In Bedford, the percent of NYC buyers rose from 11% to 43%, a stunning 291% increase year-over-year. Homebuyer interest in Bedford and other Northern Westchester communities is being fueled by city buyers looking for more open space and amenities with less emphasis on proximity to NYC.

Brendon DeSimone, manager of Houlihan Lawrence’s Bedford/Pound Ridge office, said his office has seen incredible interest from New York City buyers in the past six months. “We heard many buyers say that they couldn’t imagine bringing their kids back to New York City. Here in Northern Westchester, their kids are hiking, farming, swimming in a pool or even a lake. They appreciate all that we have to offer and realize there is a desirable lifestyle outside the city,” he said.

“People can now work remotely at least half the time or more. They can commute to the city during off hours, attend a few meetings and get back home without the stress of a Monday through Friday daily commute.  They like that option. It’s become the best of both worlds,” he added.

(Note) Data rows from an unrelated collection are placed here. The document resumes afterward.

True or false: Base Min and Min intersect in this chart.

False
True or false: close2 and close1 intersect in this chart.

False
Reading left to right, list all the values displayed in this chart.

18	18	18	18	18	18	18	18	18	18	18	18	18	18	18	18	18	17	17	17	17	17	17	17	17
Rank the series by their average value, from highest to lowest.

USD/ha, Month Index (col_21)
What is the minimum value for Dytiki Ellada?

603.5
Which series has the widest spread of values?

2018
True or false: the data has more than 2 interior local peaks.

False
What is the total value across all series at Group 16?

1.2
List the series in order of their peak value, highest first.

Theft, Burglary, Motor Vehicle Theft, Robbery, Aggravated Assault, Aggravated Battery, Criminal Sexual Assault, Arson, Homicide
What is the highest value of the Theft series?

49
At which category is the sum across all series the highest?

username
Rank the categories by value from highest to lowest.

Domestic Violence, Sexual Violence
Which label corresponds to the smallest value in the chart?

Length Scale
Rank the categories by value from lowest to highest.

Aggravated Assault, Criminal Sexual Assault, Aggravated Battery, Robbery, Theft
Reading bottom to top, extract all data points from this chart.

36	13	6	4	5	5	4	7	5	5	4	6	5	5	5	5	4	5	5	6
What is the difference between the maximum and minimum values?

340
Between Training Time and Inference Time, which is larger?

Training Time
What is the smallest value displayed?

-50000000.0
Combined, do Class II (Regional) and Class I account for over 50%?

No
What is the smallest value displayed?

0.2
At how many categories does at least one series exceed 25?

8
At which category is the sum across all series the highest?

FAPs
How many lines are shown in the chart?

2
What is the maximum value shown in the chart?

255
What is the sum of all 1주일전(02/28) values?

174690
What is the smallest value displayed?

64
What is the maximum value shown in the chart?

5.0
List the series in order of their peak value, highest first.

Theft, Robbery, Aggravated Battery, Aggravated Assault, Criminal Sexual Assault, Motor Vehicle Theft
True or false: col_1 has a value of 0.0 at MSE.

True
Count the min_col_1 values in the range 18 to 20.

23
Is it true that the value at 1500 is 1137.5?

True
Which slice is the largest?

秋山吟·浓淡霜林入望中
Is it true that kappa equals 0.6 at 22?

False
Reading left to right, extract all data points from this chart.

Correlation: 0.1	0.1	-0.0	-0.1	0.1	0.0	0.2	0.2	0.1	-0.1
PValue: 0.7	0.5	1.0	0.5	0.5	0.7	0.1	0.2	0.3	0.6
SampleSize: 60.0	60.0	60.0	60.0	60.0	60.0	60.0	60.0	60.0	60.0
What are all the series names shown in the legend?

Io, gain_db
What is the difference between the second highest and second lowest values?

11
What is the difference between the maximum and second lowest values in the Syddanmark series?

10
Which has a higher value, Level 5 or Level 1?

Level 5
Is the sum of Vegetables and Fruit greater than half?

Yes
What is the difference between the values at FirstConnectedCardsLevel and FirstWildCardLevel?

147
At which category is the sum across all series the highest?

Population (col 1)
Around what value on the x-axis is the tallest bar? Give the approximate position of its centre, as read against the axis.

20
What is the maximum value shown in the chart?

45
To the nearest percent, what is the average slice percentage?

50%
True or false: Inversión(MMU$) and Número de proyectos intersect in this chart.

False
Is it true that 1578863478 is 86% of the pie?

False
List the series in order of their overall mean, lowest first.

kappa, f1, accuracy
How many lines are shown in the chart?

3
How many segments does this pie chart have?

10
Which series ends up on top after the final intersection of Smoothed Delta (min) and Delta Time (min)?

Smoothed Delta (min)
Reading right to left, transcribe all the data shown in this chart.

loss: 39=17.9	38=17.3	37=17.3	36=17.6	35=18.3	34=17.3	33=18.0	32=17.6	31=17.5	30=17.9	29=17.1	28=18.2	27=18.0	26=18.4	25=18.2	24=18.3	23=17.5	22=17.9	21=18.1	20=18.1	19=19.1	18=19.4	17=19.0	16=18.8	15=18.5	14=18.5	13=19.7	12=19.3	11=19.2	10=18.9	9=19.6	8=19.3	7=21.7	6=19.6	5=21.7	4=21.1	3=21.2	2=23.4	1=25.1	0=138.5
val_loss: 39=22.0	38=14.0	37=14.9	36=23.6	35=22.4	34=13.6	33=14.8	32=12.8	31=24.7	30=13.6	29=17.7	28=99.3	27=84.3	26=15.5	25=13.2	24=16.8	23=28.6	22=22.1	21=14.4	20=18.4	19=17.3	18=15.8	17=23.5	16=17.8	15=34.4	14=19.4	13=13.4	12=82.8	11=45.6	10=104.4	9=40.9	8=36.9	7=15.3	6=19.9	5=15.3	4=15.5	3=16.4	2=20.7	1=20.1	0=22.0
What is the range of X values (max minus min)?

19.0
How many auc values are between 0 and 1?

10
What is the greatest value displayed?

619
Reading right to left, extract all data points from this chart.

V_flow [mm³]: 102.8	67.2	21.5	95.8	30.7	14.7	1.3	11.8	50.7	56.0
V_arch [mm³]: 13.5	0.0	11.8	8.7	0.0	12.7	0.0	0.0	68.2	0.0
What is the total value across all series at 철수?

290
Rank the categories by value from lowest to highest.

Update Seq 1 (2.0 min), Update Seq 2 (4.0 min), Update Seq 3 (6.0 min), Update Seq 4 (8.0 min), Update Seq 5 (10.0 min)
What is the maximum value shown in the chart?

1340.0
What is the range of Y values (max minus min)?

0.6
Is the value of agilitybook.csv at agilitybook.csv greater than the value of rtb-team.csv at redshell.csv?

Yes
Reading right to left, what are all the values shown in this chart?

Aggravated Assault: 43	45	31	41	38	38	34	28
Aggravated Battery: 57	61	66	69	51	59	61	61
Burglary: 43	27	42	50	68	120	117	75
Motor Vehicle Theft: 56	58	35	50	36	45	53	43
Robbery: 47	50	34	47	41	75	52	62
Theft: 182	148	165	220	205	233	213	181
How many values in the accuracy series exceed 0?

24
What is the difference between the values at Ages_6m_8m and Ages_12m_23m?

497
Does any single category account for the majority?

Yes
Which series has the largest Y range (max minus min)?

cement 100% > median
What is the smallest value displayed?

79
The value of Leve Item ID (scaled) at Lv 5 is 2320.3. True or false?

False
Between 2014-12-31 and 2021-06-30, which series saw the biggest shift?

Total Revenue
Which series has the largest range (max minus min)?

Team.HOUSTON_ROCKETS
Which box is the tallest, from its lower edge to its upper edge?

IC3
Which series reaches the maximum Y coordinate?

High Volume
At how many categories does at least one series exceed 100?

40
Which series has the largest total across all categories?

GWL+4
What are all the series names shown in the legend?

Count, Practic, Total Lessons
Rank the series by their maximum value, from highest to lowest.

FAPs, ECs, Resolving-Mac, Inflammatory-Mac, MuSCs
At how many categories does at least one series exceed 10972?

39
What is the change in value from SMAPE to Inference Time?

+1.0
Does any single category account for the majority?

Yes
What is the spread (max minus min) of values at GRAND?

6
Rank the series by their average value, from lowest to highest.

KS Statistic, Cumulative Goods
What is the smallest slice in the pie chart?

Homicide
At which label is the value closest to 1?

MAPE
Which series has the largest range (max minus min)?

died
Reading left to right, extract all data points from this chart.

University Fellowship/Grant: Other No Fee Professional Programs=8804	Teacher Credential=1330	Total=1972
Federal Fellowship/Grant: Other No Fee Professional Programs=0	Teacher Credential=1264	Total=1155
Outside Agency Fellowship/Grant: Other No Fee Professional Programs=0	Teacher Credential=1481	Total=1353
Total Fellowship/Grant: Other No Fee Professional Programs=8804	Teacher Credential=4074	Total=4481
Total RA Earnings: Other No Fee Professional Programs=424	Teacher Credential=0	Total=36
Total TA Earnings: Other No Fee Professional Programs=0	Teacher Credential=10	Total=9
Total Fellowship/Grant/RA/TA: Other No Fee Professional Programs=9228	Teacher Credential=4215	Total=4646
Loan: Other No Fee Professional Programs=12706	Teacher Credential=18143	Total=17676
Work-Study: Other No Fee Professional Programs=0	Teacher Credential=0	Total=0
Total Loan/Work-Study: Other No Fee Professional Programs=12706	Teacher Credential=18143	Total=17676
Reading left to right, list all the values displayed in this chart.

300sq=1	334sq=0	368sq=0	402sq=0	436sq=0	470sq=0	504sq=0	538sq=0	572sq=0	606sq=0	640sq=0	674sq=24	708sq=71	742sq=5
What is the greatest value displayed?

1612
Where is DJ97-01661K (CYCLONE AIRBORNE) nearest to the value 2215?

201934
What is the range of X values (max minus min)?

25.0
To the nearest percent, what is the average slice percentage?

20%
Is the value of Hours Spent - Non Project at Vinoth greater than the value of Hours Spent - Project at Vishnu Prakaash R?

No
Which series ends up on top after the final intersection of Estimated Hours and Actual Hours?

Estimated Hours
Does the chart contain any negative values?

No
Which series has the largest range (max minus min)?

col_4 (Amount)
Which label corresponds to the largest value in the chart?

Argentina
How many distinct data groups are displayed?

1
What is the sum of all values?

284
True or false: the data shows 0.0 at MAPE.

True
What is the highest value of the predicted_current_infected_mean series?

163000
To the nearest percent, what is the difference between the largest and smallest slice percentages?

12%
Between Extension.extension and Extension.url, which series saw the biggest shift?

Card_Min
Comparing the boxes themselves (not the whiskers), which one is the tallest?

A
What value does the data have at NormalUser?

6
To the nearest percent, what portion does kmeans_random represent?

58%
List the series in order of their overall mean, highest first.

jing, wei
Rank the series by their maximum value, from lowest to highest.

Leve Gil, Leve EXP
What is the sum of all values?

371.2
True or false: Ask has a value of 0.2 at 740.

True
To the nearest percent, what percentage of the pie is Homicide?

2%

Terra Corning, manager of Houlihan Lawrence’s Larchmont office, also reports a steady influx of buyers from New York City. “The Brooklyn/Manhattan buyers have always been drawn to us. We seem to have just enough space, and yet not too much space. We are also very much a walking community which includes the neighborhood style elementary schools. And the train is never too far which is great for those optimistic about getting back into the City,” she said.

“Since March the New York City buyer segment is definitely driving sales in our communities, however the high end of the market – sales over $4M – have largely been local trade up buyers  in Larchmont. I think the NYC buyer at the higher end price range is looking for newer construction more easily found in Rye and Greenwich,” she added.

Houlihan Lawrence’s proprietary data indicates the percentage of residents from New York City buying in the Greenwich market rose from 19% to 34%. Darien also showed a similar increase from 19% to 35%. 

The migration of buyers from NYC has been reported anecdotally. Houlihan Lawrence’s data now quantifies the change in buying patterns on a local level.